Nearly 40 years later, Rosslyn’s Gateway Park may finally officially become Arlington County’s responsibility.
This weekend, the County Board is set to vote on approving a land use permit between the Virginia Department of Transportation and the county formally allowing Arlington the use of Gateway Park. The agreement also pushes the responsibility of maintaining the park to the county.
Additionally, the permit grants the county the ability to change the park’s name.
An approval would mark the end of a decades-long period where there was no written agreement in place between VDOT and the county in regards to the operation and maintenance of the public park along Langston Blvd.
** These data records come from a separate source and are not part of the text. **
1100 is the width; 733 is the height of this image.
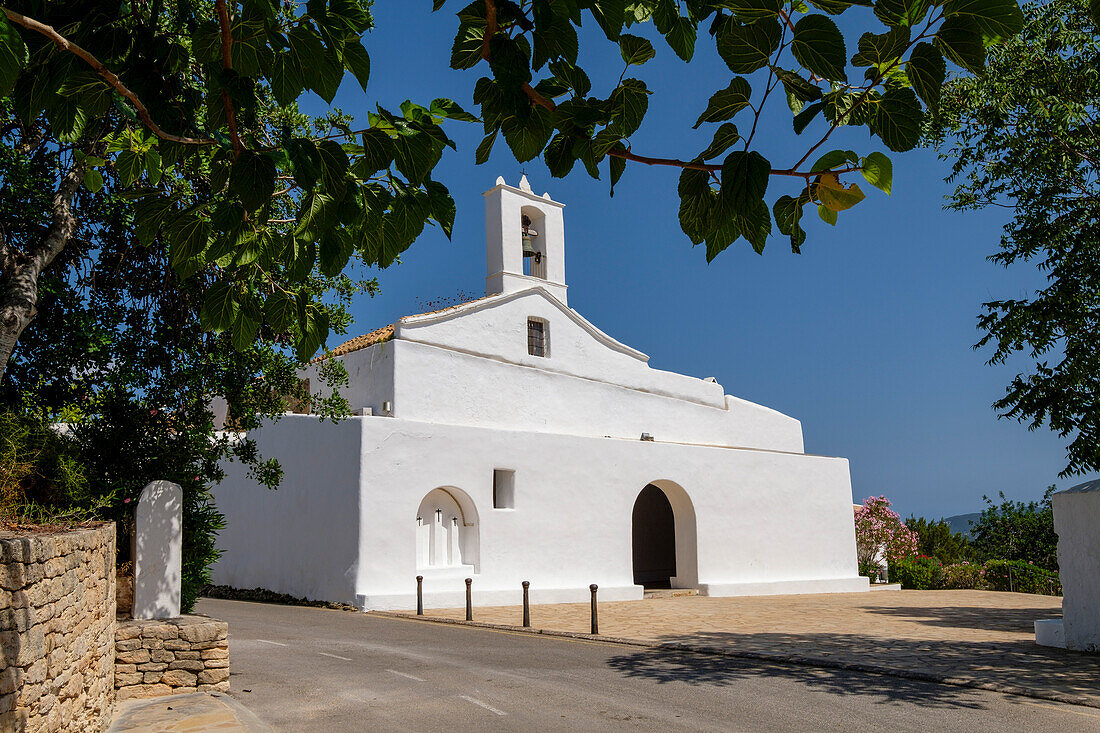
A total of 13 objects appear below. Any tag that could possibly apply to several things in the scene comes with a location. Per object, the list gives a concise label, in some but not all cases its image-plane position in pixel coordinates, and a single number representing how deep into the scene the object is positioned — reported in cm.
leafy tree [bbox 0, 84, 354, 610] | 910
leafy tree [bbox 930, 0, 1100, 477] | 1198
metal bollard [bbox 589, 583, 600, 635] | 1278
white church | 1752
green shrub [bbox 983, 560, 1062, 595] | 2327
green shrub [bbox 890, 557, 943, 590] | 2541
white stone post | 809
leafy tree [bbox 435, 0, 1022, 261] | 211
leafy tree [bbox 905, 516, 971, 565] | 2822
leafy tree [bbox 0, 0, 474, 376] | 273
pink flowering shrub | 2675
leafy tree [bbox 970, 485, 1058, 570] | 2605
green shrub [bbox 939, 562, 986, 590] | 2462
In 1984, VDOT and the Federal Highway Administration agreed to build an urban park between N. Nash Street and Lynn Street as a way to mitigate the impacts of constructing I-66 through Rosslyn.
At that time, an agreement was struck between VDOT and the county which called for the Commonwealth to construct the park and pedestrian bridge, with Arlington reimbursing VDOT for adding benches, bike racks, drinking fountains, and pay phones.

The county and VDOT also committed to signing a 99-year lease that put Arlington in charge of maintaining the park, including the pedestrian bridges, concrete structures, landscaping, facilities, and utilities. The remaining details were to be negotiated and it was expected the lease was going to be brought to the County Board for approval in 1986.
That never happened, according to last month’s county report, and it’s unclear why.
“Despite more than 20 years of on-again, off-again discussions and negotiations, the terms of a 99-year lease were never agreed to and no lease has ever been signed by VDOT and the County,” reads the report.
Despite this, over the last 37 years Arlington has continued to operate and perform routine maintenance at Gateway Park even without a signed, written agreement.
That’s expected to change come this weekend, but in a slightly different form than initially outlined back in the 1980s.
That’s because, in 2015, Virginia Attorney General Mark Herring determined that VDOT didn’t have the authority to lease the park to the county. Rather, a land use permit was the only mechanism available to provide Arlington access and use of the public park.
Six years later, that agreement is finally ready to be approved by the County Board.